We then select operating conditions (or use client-provided data) that may maximize the flow through the compressor. Or, we may use the available driver power and develop an alternate aero solution (for a complete flow path or a mix-andmatch solution) to allow the unit to perform at those conditions. Budgetary pricing and a scope of recommendations are developed for the appropriate scenarios, and the information is provided to the client in a written proposal, teleconference, or face-to-face presentation.
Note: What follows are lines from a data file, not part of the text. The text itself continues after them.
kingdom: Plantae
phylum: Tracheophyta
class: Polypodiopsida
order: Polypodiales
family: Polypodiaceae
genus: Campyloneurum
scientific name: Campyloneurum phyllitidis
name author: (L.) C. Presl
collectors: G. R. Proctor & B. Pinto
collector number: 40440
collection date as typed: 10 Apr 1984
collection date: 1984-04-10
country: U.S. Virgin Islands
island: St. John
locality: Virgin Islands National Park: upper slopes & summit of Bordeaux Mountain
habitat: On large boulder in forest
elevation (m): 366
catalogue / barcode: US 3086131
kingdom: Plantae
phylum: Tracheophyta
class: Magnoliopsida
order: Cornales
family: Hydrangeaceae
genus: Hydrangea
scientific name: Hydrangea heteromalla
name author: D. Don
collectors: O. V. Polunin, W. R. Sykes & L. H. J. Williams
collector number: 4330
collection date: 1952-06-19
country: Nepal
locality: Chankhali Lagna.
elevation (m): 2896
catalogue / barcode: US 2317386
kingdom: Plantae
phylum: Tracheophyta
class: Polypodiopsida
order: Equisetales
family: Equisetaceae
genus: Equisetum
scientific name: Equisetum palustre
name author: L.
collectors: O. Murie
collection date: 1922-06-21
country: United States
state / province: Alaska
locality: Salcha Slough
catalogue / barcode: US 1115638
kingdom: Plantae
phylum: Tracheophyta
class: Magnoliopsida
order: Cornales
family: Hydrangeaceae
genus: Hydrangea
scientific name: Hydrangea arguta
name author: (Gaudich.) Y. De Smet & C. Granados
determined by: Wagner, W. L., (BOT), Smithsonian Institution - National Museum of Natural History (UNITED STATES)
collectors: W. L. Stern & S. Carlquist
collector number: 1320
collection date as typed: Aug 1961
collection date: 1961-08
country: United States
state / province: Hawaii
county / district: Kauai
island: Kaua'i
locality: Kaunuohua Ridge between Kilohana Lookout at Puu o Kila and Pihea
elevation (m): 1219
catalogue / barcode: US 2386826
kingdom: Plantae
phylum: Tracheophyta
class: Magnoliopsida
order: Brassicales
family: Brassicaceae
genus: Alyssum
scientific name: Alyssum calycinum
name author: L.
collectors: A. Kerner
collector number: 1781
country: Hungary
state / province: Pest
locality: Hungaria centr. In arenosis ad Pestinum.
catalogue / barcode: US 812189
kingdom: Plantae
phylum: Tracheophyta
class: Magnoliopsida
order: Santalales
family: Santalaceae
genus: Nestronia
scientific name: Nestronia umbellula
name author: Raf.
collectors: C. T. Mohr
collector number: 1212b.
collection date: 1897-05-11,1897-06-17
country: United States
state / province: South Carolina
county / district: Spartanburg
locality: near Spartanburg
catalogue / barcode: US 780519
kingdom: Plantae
The proactive revamp review process, which typically takes between one and three weeks, takes into consideration the entire process and all supporting equipment and systems such as gears, electric motors and control systems. The entire system is taken into consideration when evaluating a critical piece of equipment.
This proactive approach to revamp solutions has already demonstrated success. On a recent syn gas train revamp, we developed the model and made some operating condition assumptions to optimize the unit’s performance. We then made an educational presentation based on our technology and findings. The client provided us with actual operating conditions with which to further refine our solution. As a result, the client ultimately revamped five casings at three facilities, thereby reducing power consumption, improving rotordynamics and increasing the uptime of the critical units.
In another client application, the SmartPerf revamp tool was used to determine the feasibility of increasing capacity at an ethylene production facility in Latin America. After intensely analyzing the design, reviewing hardware options and formulating revamp solutions, the Dresser-Rand team reviewed and selected the best revamping options for the facility’s charge gas, ethylene and propylene compressors. We then proposed the best options for maximizing production capacity by gaining a thorough understanding of the process and how the equipment could be revamped to best meet the client’s requirements.
While new equipment is always an option, in some cases the negative effects of process creep can be eliminated by a thorough, strategic revamp program. Depending on the scope, a revamp may average anywhere from 50 to 75% of the cost of new equipment, based on hardware alone. In addition, a revamp usually can be delivered more quickly than a new unit—and installation costs are reduced compared to new equipment.
The short-term benefits of a successful revamp are usually realized through the correction of minor, recurring reliability issues that may or may not have been directly related to off-design operation. The long-term benefits, however, typically translate into increased production, improved equipment availability, and increased profitability of the operation. MT
Doug Craig is director of Worldwide Revamps for Dresser- Rand, one of the largest suppliers of rotating equipment solutions to companies that operate in the worldwide oil, gas, petrochemical and process industries. Dresser-Rand operates manufacturing facilities in the United States, France, Germany, Norway and India and maintains a network of 27 service and support centers around the globe.